My letter to ‘black boys’
How do you reach the mind of a troubled young black man?
I found myself asking that question after a phone call from a relative back home. Some of my younger male cousins are in trouble with the law — again — and I keep asking myself what could I have done better to help them chose a different path in life, how do I reach them now and how can I help steer them back to a lifestyle of righteous choices and good decision making?
Maybe two months back, John McNeer, a pillar of the Newton community for more than five decades, gave me a book as a gift. The book was titled “Letters to a Black Boy,” by Bob Teague, a former New York Times writer and former New York TV news reporter.
In the book, Bob would randomly write letters to his infant son Adam aka the Adam Smasher. Bob shared everything with his son, from drinking too much, his first sexual experiences on up to his thoughts as a successful black man on race relations in the 1960s.
To say that I love this book would be an understatement. This book is filled with so much wisdom, raw storytelling and riveting encounters that you can’t help but feel like you’ve known Bob your whole life reading it.
He wrote this book not for it to eventually become a bestseller — it didn’t, to the best of my knowledge — but as a way for his son to get to know him, learn about the challenges he would have to face as a black man in America and to help give his son guidance.
Quite frankly, I wish I had thought of doing this with my little cousins, I’m 27, two are 19, one is 17. I’ve faced most of the same temptations, environmental obstacles and the decision over whether to embrace the seductiveness of the “street life” or being a “square” and focusing on education and working for what you want.
I chose the latter, with no regrets.
For years, I’ve always tried to set a good example for them to follow. Unfortunately, not everyone in their lives has set the best example for them and I can see the boys leaning more towards those teachings than the ones I tried to provide.
I honestly wish Bob Teague were alive today, I would try to reach out for him for advice on this matter, because, sad to say, this isn’t just a problem I’m dealing with, it’s a problem going on with a lot of young black men today.
According to the Black Star Project, an organization dedicated to lowering the academic achievement gap for blacks and Latinos in America, almost 1.5 million black men, out of a total voting pool of 10.4 million, have lost their voting rights due to felony convictions. The U.S. Justice Department, as of 2009, showed that black men make up almost 40 percent of U.S. prison population.
In addition, the Schott Foundation for Public Education indicated in its 2012 “The Urgency of Now” report, using figures most recently from the 2009-10 school year, only 52 percent of black male students graduate from high school.
It’s hard to admit, but my little cousins, like so many other troubled black youth, are on the path to increasing those statistics and not lowering them.

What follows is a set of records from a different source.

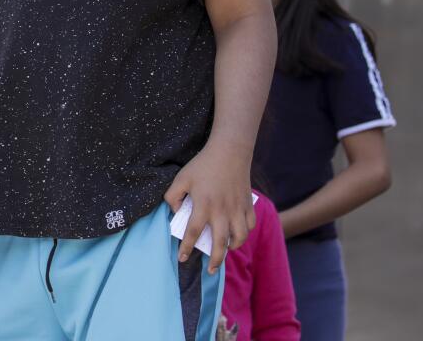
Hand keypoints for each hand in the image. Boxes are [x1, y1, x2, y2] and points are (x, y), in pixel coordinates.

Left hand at [164, 143, 255, 273]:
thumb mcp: (181, 178)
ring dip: (231, 248)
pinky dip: (244, 234)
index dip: (186, 248)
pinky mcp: (248, 205)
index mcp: (203, 206)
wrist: (229, 152)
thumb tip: (174, 212)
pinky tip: (237, 234)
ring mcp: (237, 210)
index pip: (193, 233)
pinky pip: (249, 226)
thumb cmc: (202, 165)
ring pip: (239, 238)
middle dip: (215, 261)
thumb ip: (172, 196)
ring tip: (224, 250)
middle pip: (219, 244)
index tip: (182, 258)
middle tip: (211, 270)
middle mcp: (222, 212)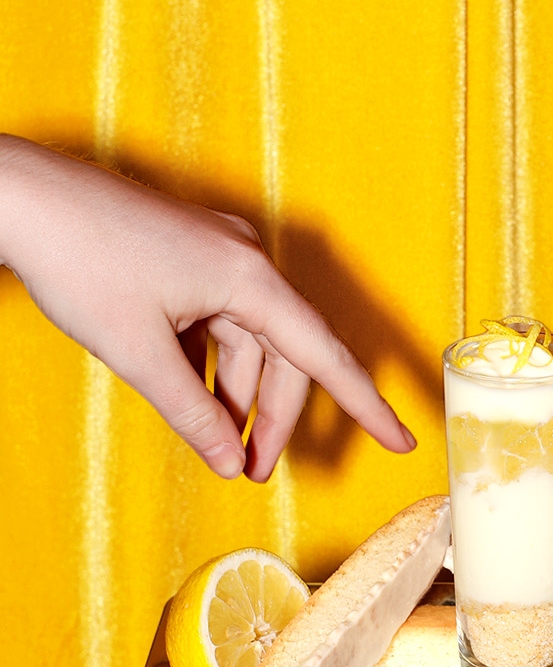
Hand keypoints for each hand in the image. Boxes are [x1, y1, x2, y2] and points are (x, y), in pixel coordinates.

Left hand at [0, 135, 415, 480]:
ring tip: (217, 443)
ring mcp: (221, 255)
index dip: (365, 405)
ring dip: (237, 395)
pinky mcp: (195, 257)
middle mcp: (247, 261)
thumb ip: (192, 412)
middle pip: (285, 356)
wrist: (24, 196)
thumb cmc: (80, 260)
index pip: (324, 356)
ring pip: (250, 342)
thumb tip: (227, 460)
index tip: (401, 440)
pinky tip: (196, 397)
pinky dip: (213, 364)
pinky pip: (222, 322)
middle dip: (270, 418)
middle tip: (251, 470)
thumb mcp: (139, 352)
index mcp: (249, 278)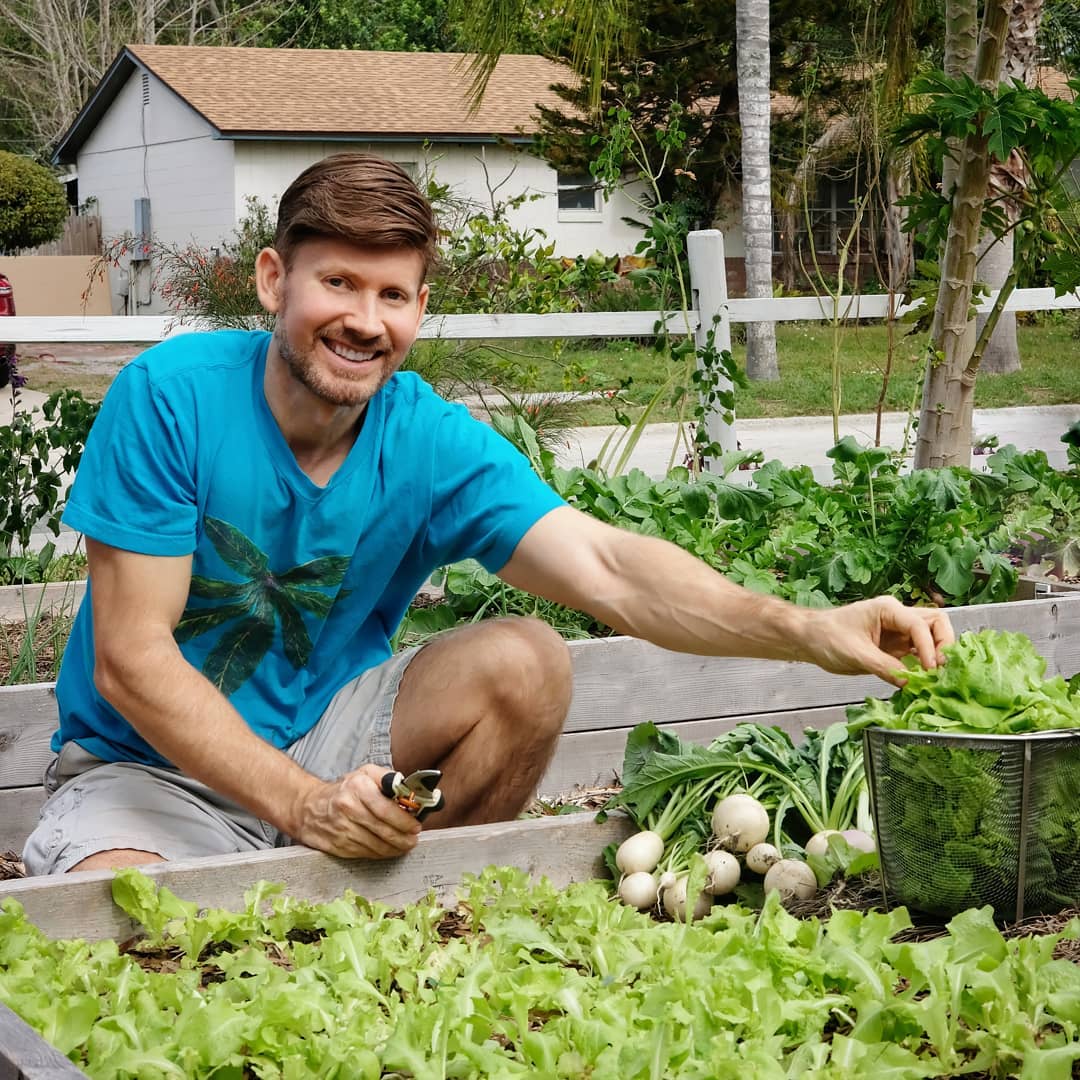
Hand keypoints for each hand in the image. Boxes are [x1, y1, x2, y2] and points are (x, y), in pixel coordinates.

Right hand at [292, 764, 421, 858]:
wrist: (309, 807)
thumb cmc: (344, 789)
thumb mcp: (366, 773)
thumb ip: (389, 779)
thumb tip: (410, 792)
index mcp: (357, 787)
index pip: (385, 809)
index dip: (404, 821)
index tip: (416, 826)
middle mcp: (348, 808)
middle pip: (383, 830)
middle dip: (404, 838)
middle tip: (414, 839)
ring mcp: (342, 830)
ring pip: (376, 846)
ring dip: (395, 849)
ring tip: (405, 845)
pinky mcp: (338, 846)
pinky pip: (366, 854)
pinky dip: (381, 854)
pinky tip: (389, 850)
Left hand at [805, 596, 954, 686]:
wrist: (809, 639)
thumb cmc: (826, 637)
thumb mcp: (855, 654)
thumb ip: (884, 667)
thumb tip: (910, 682)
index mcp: (887, 609)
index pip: (920, 625)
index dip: (929, 647)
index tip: (930, 669)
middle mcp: (897, 616)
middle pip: (935, 622)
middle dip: (942, 644)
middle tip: (939, 668)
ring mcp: (897, 631)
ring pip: (930, 636)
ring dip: (936, 654)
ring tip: (934, 675)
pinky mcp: (894, 646)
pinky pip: (917, 652)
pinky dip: (924, 663)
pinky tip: (923, 678)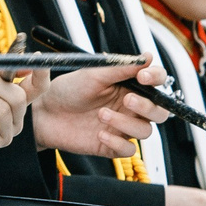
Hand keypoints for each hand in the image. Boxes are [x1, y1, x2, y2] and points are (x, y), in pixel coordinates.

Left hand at [27, 60, 169, 156]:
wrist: (45, 113)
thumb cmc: (68, 90)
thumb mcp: (93, 74)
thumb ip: (121, 67)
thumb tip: (148, 57)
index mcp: (130, 85)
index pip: (158, 82)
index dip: (156, 79)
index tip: (143, 76)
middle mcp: (130, 107)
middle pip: (159, 112)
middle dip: (147, 106)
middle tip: (127, 99)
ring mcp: (123, 127)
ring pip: (145, 131)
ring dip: (126, 123)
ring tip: (101, 114)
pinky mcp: (112, 146)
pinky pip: (129, 149)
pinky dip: (117, 142)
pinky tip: (100, 134)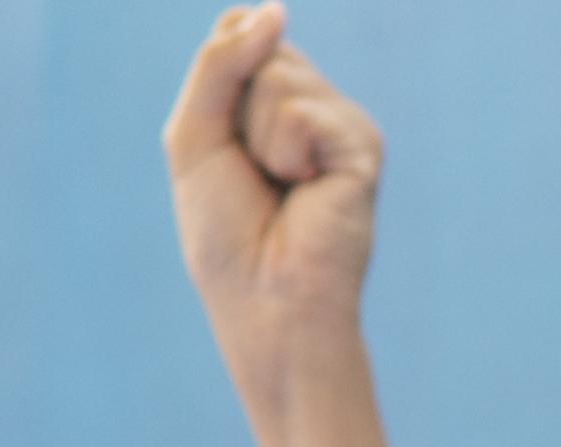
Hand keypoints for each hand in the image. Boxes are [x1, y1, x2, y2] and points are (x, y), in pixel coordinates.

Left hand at [168, 5, 381, 394]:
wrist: (266, 304)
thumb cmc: (228, 235)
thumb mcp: (196, 134)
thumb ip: (220, 63)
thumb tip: (277, 10)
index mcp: (273, 102)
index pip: (240, 31)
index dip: (220, 75)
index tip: (224, 143)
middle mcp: (314, 104)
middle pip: (258, 47)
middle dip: (233, 111)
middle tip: (254, 174)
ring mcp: (342, 123)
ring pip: (276, 76)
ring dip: (257, 139)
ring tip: (281, 188)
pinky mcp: (364, 145)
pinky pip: (301, 113)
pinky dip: (284, 155)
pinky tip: (306, 193)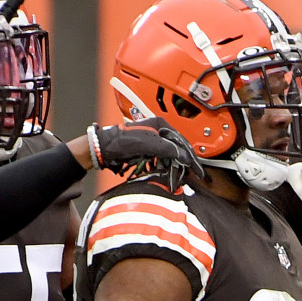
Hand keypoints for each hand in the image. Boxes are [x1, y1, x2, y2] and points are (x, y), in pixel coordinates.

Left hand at [86, 118, 203, 184]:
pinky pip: (161, 158)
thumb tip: (182, 155)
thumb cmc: (123, 141)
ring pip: (170, 154)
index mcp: (160, 124)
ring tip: (178, 176)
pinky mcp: (147, 149)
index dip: (189, 155)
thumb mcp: (149, 144)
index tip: (196, 168)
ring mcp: (152, 140)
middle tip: (189, 173)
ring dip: (174, 165)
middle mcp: (158, 130)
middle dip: (183, 161)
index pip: (181, 140)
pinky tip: (167, 173)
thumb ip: (167, 148)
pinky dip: (165, 166)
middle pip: (177, 147)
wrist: (105, 148)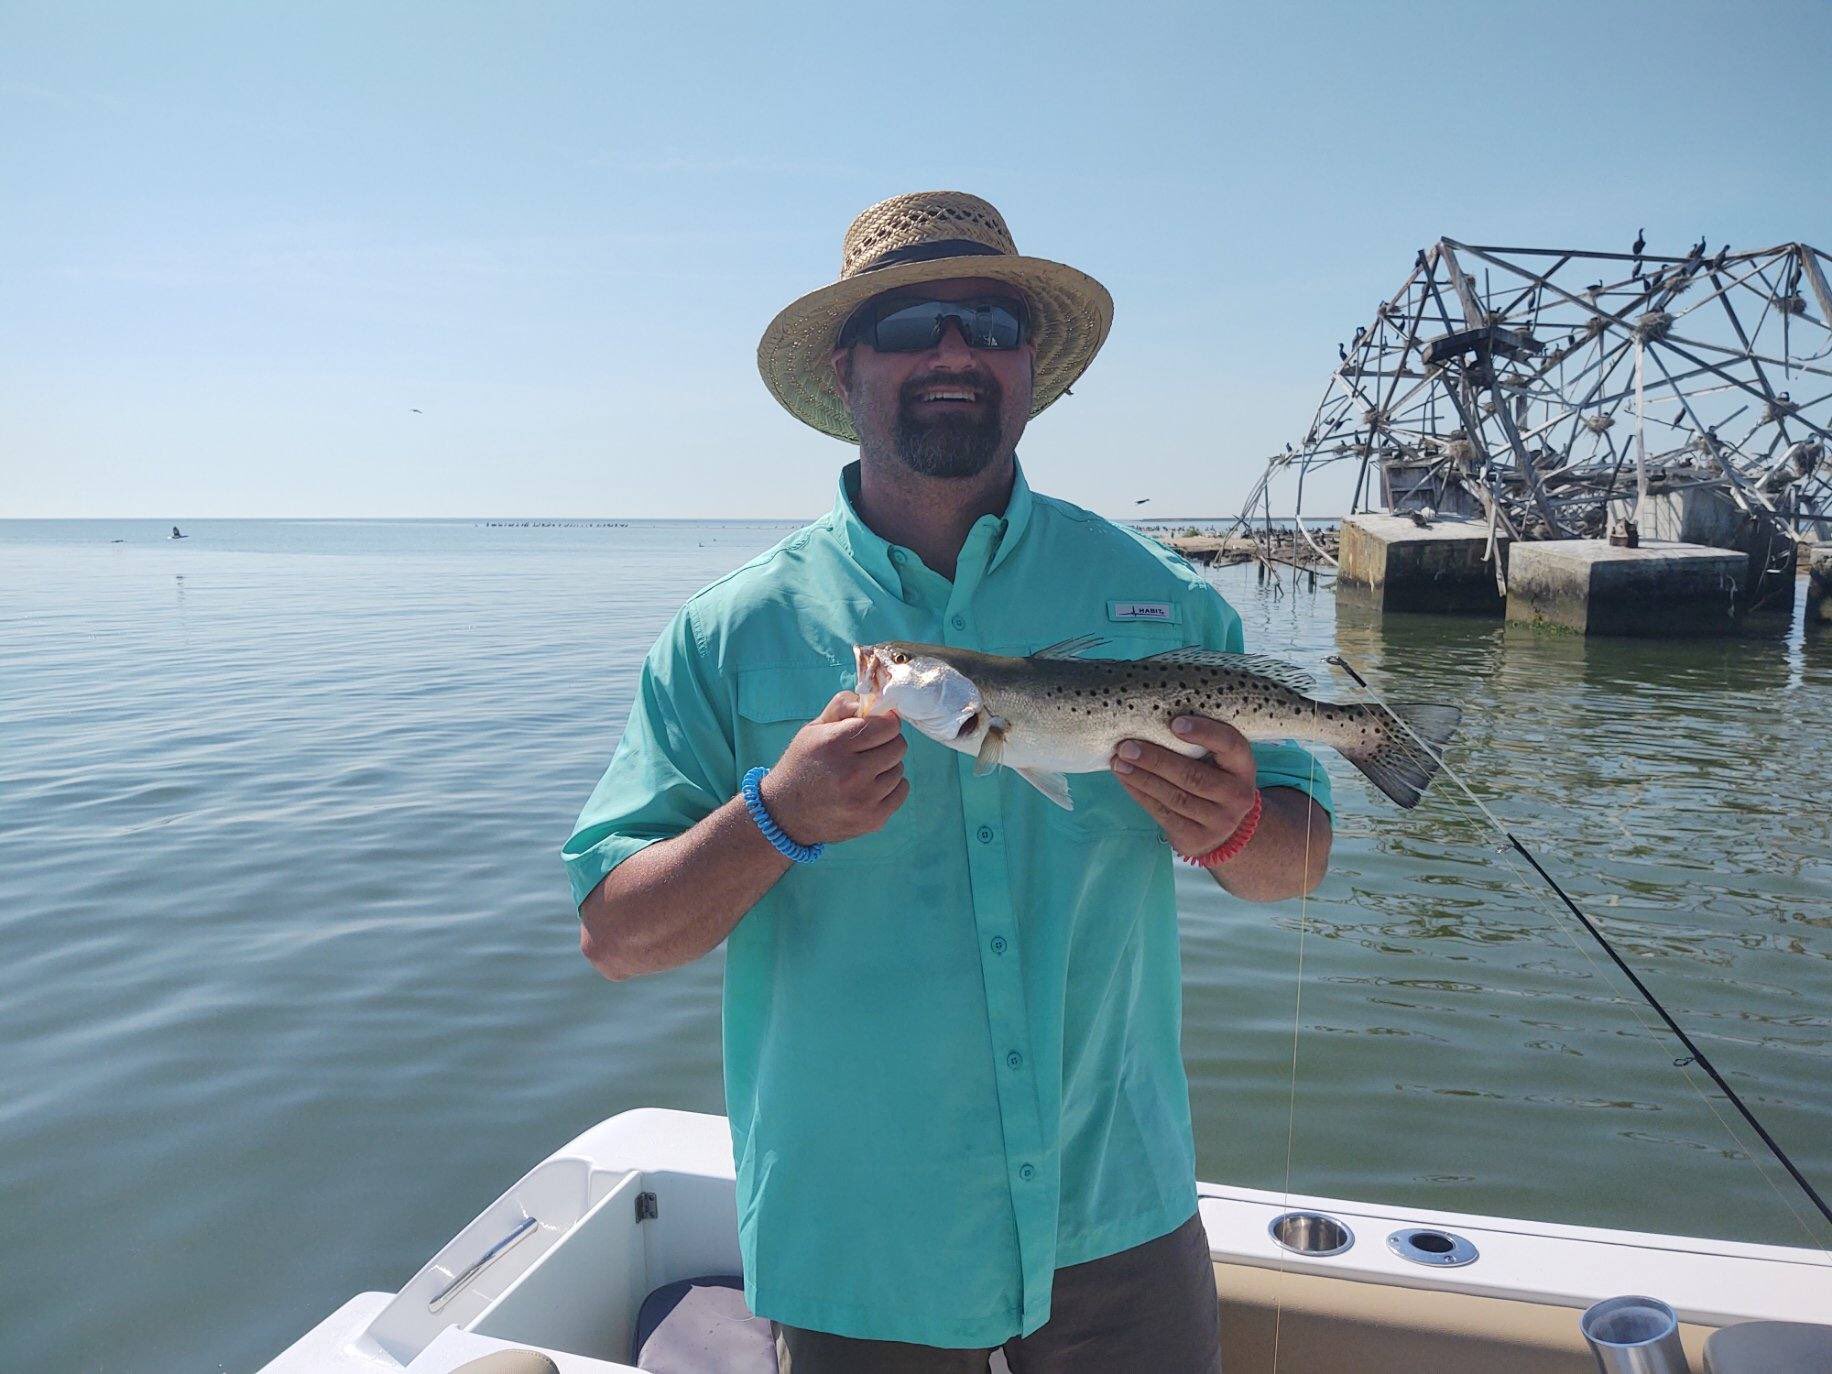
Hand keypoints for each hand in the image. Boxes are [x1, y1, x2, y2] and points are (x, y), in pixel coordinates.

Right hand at [759, 691, 908, 846]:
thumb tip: (876, 700)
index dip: (885, 722)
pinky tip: (870, 787)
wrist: (785, 815)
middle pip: (898, 746)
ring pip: (899, 769)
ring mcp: (864, 800)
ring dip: (886, 766)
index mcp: (835, 744)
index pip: (888, 726)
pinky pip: (901, 791)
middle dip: (887, 742)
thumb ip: (843, 707)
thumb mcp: (813, 729)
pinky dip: (890, 786)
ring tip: (864, 770)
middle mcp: (851, 773)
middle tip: (869, 748)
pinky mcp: (873, 820)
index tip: (878, 725)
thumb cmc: (801, 765)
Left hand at [1110, 715, 1257, 858]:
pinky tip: (1125, 780)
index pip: (1230, 745)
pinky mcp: (1197, 839)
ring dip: (1142, 778)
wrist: (1225, 829)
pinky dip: (1140, 795)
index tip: (1174, 723)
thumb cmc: (1214, 780)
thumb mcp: (1219, 762)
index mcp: (1243, 767)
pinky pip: (1163, 814)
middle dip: (1156, 760)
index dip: (1205, 732)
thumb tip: (1153, 721)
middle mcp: (1237, 796)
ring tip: (1119, 762)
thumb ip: (1198, 745)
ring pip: (1175, 797)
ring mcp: (1219, 821)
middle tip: (1127, 746)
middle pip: (1193, 776)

I honestly don’t know how to begin helping our black youth find the right way, but I think a passage from “Letter of a Black Boy” that I highlighted can provide the basics for the guidance we need to provide to the youth:
“By then she had taught me what I still regard as the most important lesson a black boy has to learn. She convinced me that life was much larger than the limits imposed on us for the color of our skins; that I must keep in mind that my world is bigger than the boundaries of the ghetto…
“That it is a world of different pains and pleasures, beauty and ugliness, victories and defeats that all men everywhere come to know. She taught me to dream beyond my blackness.”